* _Human keypoint data_
══════════
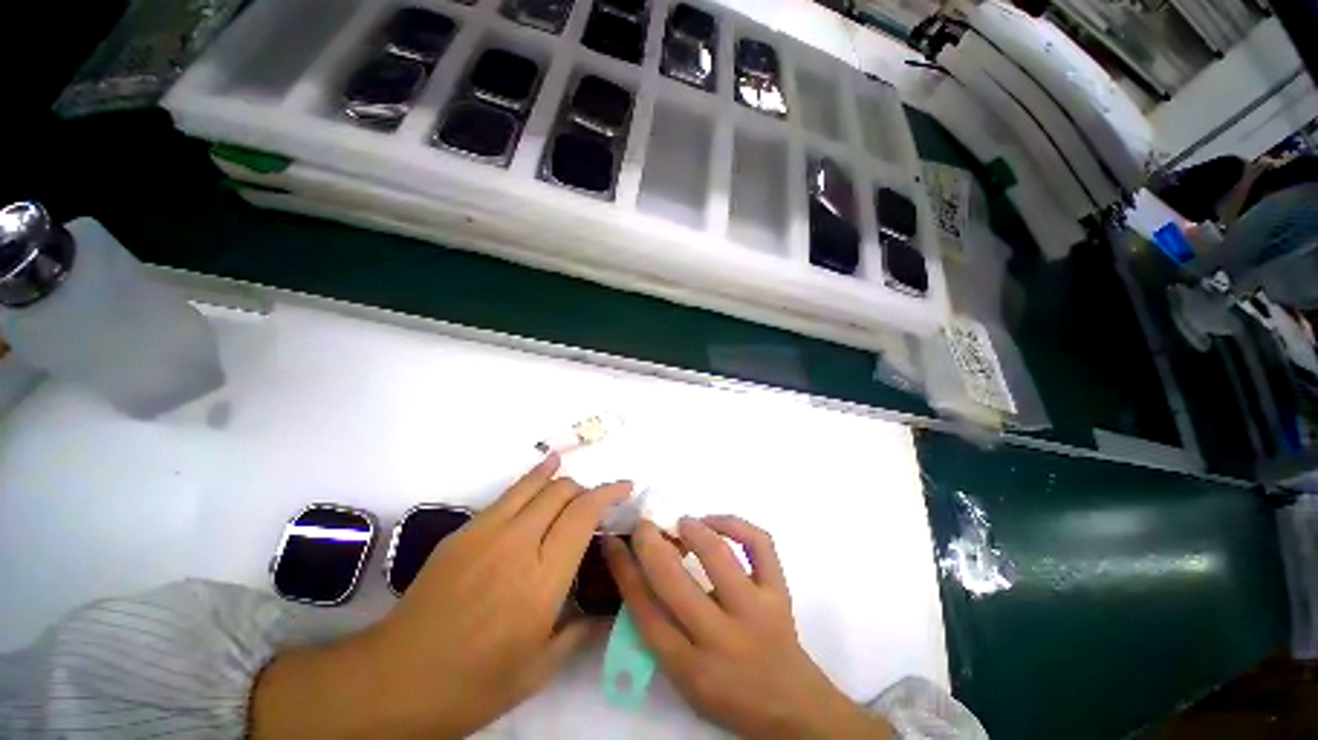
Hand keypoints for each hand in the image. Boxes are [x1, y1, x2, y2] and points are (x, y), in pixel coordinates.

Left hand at [251, 454, 631, 738]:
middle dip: (587, 488)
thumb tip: (607, 614)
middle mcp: (518, 544)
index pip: (584, 515)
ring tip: (573, 479)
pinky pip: (507, 494)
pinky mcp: (464, 530)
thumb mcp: (537, 670)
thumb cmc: (472, 684)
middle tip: (597, 502)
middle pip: (562, 492)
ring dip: (560, 478)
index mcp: (542, 580)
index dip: (609, 493)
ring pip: (535, 484)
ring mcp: (486, 532)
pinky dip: (531, 479)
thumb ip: (579, 634)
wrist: (394, 680)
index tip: (626, 488)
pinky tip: (540, 477)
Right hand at [604, 516, 893, 739]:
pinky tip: (716, 522)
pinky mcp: (779, 591)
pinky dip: (735, 524)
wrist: (792, 706)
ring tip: (681, 522)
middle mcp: (722, 639)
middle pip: (674, 581)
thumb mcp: (683, 679)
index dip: (623, 569)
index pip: (645, 611)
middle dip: (650, 543)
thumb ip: (658, 630)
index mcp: (690, 668)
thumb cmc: (729, 694)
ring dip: (693, 530)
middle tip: (643, 525)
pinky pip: (759, 544)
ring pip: (718, 556)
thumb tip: (636, 571)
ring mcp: (756, 610)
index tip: (614, 541)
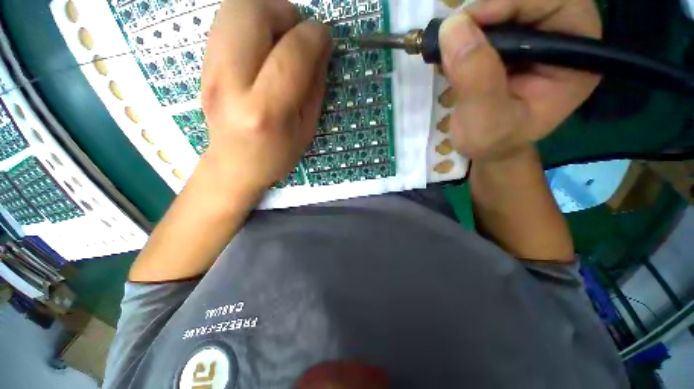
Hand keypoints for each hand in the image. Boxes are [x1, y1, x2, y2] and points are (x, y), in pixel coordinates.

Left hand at [200, 0, 330, 197]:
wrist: (234, 164)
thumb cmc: (277, 154)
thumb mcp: (307, 129)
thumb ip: (315, 87)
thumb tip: (321, 48)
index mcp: (266, 110)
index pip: (292, 53)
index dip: (314, 35)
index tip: (324, 38)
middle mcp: (231, 83)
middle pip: (252, 12)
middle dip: (284, 12)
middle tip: (297, 35)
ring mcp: (209, 70)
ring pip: (233, 7)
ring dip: (265, 12)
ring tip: (279, 39)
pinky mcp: (201, 63)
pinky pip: (224, 20)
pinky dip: (249, 22)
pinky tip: (261, 47)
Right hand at [439, 0, 601, 161]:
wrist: (485, 148)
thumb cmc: (493, 142)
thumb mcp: (486, 120)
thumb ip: (476, 79)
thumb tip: (453, 28)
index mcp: (576, 61)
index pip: (561, 6)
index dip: (518, 2)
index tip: (473, 20)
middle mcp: (561, 42)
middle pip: (533, 0)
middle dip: (492, 9)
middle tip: (455, 30)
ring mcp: (534, 40)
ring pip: (508, 7)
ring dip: (475, 20)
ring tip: (449, 46)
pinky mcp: (510, 45)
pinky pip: (490, 21)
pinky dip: (466, 30)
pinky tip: (452, 51)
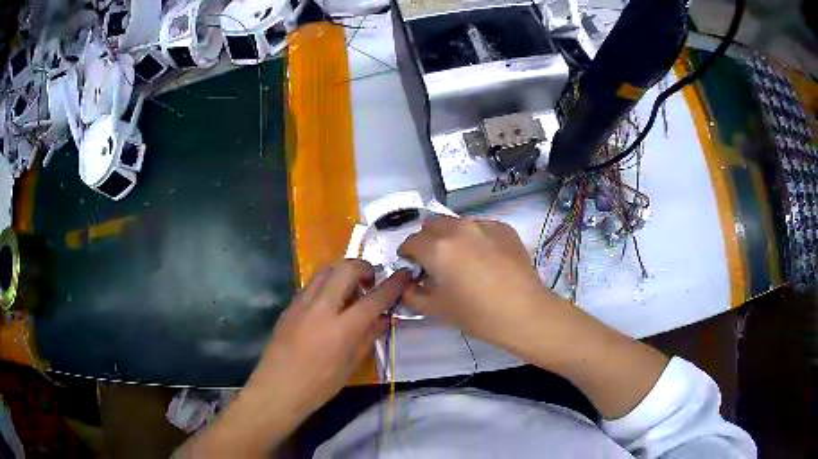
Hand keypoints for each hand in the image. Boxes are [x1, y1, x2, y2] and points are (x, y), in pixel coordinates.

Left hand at [180, 261, 410, 457]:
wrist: (278, 388)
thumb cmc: (319, 385)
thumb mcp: (351, 365)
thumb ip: (369, 336)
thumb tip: (384, 318)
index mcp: (342, 329)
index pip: (374, 299)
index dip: (393, 285)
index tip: (405, 275)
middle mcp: (321, 308)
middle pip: (346, 269)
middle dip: (364, 267)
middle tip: (371, 280)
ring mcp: (302, 304)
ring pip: (325, 270)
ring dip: (343, 271)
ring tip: (350, 289)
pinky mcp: (290, 305)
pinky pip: (312, 284)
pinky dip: (327, 283)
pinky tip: (330, 302)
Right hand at [398, 216, 559, 347]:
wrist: (524, 312)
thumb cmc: (477, 314)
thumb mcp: (436, 309)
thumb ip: (413, 294)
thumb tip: (409, 284)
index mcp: (437, 247)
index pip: (410, 242)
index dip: (407, 255)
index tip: (413, 268)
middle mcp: (458, 228)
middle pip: (432, 225)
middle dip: (427, 240)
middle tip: (435, 262)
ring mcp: (483, 225)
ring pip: (457, 223)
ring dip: (451, 236)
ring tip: (463, 259)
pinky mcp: (504, 228)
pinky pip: (480, 226)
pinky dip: (475, 237)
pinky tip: (486, 258)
══════════
* _Exercise instructions_
Output exactly the lines from the one containing "ring dip: (343, 271)" through the last line of the records, both included. Output nothing else.

* _Written response_
ring dip: (343, 271)
ring tip: (350, 289)
pinky mcp: (290, 305)
pinky pip: (312, 284)
pinky dip: (327, 283)
pinky tip: (330, 302)
Right hand at [398, 216, 559, 347]:
wrist: (524, 312)
thumb cmc: (477, 314)
thumb mcp: (436, 309)
thumb ip: (413, 294)
thumb tip: (409, 284)
index mcp: (437, 247)
index pip: (410, 242)
index dip: (407, 255)
index tip: (413, 268)
middle mcp: (458, 228)
middle pip: (432, 225)
middle dip: (427, 240)
middle tip: (435, 262)
ring mcp: (483, 225)
ring pip: (457, 223)
ring dip: (451, 236)
ring tip: (463, 259)
pinky mcp: (504, 228)
pinky pip: (480, 226)
pinky dip: (475, 237)
pinky tip: (486, 258)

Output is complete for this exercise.